Nor is it obvious that new legislation was needed to allow sharing of information about the case between investigators. As the Office of Legal Counsel’s own internal memorandums make clear, the regulations imposed in the 1990s establishing a “wall” between criminal and intelligence investigations went “beyond what is legally required.” The problem, of course, is how to best permit information sharing without letting FISA be used as a pretext to evade the more stringent standards for criminal wiretaps. The Patriot Act struck one balance, which may or may not be the best one -- but this seems an odd point to focus on so centrally in your argument, since it’s not among the Patriot Act changes targeted by any reform legislation I’ve seen.
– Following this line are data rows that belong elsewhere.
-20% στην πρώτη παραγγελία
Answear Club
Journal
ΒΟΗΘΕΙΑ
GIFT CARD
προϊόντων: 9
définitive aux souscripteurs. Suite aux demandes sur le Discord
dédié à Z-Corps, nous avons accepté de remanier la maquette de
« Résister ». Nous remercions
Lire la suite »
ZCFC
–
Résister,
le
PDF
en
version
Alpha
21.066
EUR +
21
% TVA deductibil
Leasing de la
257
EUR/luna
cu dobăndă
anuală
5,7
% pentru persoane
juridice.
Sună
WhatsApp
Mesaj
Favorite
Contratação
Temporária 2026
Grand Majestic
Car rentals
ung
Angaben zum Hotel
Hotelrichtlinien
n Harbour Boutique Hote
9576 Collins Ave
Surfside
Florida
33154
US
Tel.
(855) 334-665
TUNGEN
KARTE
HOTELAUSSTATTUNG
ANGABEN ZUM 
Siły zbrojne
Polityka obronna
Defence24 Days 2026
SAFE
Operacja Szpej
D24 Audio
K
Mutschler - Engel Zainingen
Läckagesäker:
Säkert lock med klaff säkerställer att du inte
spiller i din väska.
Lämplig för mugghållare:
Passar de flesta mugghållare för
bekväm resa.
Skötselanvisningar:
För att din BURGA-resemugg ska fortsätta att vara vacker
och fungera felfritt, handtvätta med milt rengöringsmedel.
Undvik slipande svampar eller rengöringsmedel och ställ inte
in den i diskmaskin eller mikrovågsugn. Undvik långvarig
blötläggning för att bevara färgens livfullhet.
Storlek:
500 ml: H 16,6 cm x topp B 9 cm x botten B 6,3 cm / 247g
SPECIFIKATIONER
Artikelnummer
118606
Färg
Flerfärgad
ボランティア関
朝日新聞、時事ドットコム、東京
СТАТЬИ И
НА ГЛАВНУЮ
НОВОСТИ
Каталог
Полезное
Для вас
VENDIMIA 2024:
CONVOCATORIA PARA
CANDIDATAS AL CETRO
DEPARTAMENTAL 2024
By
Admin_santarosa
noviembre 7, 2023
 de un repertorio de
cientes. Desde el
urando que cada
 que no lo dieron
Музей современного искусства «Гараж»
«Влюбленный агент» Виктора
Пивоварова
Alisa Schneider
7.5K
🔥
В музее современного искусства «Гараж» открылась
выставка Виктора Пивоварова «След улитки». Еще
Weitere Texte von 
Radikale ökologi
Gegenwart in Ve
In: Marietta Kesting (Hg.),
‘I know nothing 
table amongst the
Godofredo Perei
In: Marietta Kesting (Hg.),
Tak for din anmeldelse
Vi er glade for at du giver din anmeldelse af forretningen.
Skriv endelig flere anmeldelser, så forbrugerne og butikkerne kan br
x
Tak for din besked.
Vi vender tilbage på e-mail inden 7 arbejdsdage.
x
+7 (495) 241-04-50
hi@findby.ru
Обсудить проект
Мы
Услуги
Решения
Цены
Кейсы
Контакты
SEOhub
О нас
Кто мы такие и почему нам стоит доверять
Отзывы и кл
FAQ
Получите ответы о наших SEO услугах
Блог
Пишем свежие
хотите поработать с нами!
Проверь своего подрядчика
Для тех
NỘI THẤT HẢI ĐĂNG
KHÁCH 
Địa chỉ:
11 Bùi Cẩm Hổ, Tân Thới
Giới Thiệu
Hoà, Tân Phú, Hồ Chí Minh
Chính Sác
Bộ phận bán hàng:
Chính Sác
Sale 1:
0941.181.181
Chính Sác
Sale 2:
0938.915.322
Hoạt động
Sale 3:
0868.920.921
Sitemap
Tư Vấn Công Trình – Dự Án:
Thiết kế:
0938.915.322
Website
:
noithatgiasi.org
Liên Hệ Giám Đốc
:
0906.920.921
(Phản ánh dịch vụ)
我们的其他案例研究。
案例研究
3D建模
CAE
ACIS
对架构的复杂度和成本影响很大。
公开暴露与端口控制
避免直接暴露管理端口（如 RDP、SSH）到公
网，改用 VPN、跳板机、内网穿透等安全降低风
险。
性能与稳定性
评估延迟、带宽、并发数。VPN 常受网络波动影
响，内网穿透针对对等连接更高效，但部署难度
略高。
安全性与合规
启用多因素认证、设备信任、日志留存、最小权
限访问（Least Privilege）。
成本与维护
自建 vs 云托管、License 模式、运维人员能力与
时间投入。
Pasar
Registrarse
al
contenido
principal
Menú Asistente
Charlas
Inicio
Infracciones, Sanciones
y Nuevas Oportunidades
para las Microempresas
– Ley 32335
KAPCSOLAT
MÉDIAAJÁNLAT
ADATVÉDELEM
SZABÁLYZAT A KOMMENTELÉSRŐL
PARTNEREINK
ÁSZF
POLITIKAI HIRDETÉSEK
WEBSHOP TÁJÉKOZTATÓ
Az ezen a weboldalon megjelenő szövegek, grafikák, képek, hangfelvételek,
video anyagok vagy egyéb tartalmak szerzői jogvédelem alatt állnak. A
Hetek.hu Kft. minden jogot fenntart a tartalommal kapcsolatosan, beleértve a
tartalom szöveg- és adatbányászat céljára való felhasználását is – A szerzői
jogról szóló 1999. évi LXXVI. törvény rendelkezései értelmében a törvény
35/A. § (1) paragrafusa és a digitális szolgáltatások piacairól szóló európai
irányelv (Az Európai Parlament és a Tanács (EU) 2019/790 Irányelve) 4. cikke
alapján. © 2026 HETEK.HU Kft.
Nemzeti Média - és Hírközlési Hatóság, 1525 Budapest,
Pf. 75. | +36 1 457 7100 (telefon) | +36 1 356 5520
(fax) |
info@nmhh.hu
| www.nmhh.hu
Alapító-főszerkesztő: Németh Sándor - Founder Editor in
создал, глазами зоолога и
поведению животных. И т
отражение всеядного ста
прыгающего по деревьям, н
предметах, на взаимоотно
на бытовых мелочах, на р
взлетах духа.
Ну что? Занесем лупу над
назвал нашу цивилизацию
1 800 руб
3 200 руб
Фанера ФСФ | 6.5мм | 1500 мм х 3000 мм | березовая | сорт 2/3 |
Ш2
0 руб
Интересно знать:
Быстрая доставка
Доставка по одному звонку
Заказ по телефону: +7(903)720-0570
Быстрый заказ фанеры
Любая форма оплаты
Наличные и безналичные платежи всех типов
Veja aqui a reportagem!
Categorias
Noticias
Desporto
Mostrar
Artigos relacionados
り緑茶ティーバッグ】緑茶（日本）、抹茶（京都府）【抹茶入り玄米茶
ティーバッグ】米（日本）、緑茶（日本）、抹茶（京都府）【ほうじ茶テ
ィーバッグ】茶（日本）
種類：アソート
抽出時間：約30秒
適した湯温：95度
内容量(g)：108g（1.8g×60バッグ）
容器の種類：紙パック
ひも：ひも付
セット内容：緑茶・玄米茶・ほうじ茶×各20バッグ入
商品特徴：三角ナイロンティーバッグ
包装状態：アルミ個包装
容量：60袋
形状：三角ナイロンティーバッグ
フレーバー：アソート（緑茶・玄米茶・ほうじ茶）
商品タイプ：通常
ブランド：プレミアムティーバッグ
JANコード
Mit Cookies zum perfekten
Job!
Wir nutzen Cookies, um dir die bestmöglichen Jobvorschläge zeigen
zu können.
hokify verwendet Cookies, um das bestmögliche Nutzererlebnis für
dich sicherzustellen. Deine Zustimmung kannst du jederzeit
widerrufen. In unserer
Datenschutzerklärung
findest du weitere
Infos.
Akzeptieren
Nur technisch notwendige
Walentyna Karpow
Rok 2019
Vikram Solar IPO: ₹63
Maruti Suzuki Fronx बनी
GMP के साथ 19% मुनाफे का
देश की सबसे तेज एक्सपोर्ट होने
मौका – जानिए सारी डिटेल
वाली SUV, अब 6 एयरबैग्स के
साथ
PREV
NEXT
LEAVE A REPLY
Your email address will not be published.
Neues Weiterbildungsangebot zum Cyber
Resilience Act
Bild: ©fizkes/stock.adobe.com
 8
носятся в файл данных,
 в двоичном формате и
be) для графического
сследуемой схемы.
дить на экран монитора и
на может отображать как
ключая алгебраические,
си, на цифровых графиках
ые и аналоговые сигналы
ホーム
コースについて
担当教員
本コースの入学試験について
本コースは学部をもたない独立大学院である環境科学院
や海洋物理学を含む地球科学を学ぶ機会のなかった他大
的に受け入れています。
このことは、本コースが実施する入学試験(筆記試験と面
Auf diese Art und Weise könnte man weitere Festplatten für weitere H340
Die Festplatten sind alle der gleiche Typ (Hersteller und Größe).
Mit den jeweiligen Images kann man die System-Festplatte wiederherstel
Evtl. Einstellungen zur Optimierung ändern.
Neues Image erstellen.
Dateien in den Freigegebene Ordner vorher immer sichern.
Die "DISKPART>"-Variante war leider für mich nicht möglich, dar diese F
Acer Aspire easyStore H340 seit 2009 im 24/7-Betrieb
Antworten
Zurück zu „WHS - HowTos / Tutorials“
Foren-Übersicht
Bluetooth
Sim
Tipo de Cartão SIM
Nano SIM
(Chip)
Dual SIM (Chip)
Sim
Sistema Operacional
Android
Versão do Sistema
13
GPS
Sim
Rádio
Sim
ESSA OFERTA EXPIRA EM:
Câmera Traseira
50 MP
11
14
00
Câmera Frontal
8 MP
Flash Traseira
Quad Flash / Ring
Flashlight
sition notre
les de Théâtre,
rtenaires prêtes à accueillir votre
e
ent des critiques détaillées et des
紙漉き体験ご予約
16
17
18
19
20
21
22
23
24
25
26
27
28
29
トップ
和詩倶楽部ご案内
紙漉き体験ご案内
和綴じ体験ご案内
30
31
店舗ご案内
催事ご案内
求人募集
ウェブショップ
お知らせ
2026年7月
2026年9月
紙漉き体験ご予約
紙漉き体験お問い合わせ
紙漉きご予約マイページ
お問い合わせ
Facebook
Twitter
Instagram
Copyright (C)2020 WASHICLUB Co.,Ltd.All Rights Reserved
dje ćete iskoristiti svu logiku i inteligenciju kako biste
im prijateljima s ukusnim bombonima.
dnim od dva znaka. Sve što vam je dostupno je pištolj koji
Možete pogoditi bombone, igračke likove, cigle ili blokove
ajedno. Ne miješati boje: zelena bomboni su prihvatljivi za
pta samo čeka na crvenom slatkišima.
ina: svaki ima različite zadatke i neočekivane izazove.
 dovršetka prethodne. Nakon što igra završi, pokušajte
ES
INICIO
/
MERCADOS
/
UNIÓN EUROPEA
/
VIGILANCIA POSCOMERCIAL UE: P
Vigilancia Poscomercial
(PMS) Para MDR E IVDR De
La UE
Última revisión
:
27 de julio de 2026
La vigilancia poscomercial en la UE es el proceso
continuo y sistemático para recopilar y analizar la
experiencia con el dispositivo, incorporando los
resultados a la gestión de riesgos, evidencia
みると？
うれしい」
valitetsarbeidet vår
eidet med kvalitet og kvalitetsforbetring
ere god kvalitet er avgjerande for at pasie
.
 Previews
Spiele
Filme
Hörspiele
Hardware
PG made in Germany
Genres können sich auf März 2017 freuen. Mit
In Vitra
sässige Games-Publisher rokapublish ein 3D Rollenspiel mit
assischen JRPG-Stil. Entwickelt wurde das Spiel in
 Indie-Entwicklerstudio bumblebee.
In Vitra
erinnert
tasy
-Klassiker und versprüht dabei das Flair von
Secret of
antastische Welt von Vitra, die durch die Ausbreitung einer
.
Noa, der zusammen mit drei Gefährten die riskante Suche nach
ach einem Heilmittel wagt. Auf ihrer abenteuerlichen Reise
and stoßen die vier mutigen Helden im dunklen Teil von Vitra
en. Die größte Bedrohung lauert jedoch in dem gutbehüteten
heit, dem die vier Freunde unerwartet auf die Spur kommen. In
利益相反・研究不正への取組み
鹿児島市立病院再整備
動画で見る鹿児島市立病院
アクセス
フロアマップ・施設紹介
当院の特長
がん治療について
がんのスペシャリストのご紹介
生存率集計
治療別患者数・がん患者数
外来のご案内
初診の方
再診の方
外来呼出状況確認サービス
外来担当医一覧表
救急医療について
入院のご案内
Civil libertarians have some specific concerns about how particular Patriot Act powers are too broad or open to misuse, and propose specific changes that would address these concerns. It is no response to assert that the Patriot Act has been useful; what you need to explain is how any particular safeguard would have so diluted investigative powers that it would have frustrated an investigation and created a security harm outweighing the benefit to civil liberties. If you’d rather trade scary stories, that’s fine too -- just let me know so I can buy a bag of marshmallows before our next round.
Julian Sanchez is a research fellow at the Cato Institute.